JSF - Add data to table

S

Steve

Are there any JSF table components (e.g., RichFaces, etc.) that allow you to add a new row directly to the table without having an
add button and a screen/subscreen to enter the additional data? For example, the RichFaces ScrollableDataTable and
ScrollabledataTable provide some of the functionality but I'm not sure if they allow new rows to be added within the table. If
possible, I'd prefer one that uses Ajax and has scroll bars and/or pagination.

Thanks.

Steve
 
A

Arved Sandstrom

Are there any JSF table components (e.g., RichFaces, etc.) that allow
you to add a new row directly to the table without having an add button
and a screen/subscreen to enter the additional data? For example, the
RichFaces ScrollableDataTable and ScrollabledataTable provide some of
the functionality but I'm not sure if they allow new rows to be added
within the table. If possible, I'd prefer one that uses Ajax and has
scroll bars and/or pagination.

Thanks.

Steve

Is your objection to having an Add button or having a separate page for
entering the new data, or both? Because if it's just about the separate
page, that's readily addressed.

I've seen some authors take the approach of using the same backing list,
and adding an editable new item to it when an "Add Something" button is
clicked...the new row uses enabled/input elements, and the other rows use
disabled/output elements (this keys off the fact that the new item has a
null ID - you haven't persisted it yet).

However, there's an even easier way to do it, which is to keep an
h:dataTable only for the display of existing items (the value of _this_
table is the backing list of already persisted/committed items), and have
a separate HTML table (not a dataTable) immediately after the h:dataTable
which has only one row: the new object. The getters and setters become
very simple - they just correspond to the fields of a single entity.

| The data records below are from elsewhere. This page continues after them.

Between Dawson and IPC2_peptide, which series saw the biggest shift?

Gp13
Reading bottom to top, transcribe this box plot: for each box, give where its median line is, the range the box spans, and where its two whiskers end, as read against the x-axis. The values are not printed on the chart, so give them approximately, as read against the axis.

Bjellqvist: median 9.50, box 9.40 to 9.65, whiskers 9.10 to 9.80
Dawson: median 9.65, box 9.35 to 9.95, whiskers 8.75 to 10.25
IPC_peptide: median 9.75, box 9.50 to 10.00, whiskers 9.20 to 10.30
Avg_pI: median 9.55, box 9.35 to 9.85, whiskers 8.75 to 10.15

If you read some authors (for example http://balusc.blogspot.com/2006/06/
using-datatables.html#AddNewRowsToDatatable) they are potentially adding
more than one row at once, so a counter gets passed as a hidden form
value, for request-scoped managed beans. For a single row this is
unnecessary in approach #1. For my approach, with either a request or
session-scoped managed bean, you can set a boolean variable on the bean
that is used by a <c:if> to decide whether or not to show the "new row"
HTML table.

Visually and from a user functional standpoint both approaches are
identical. As I say, I consider my suggestion to be easier and cleaner.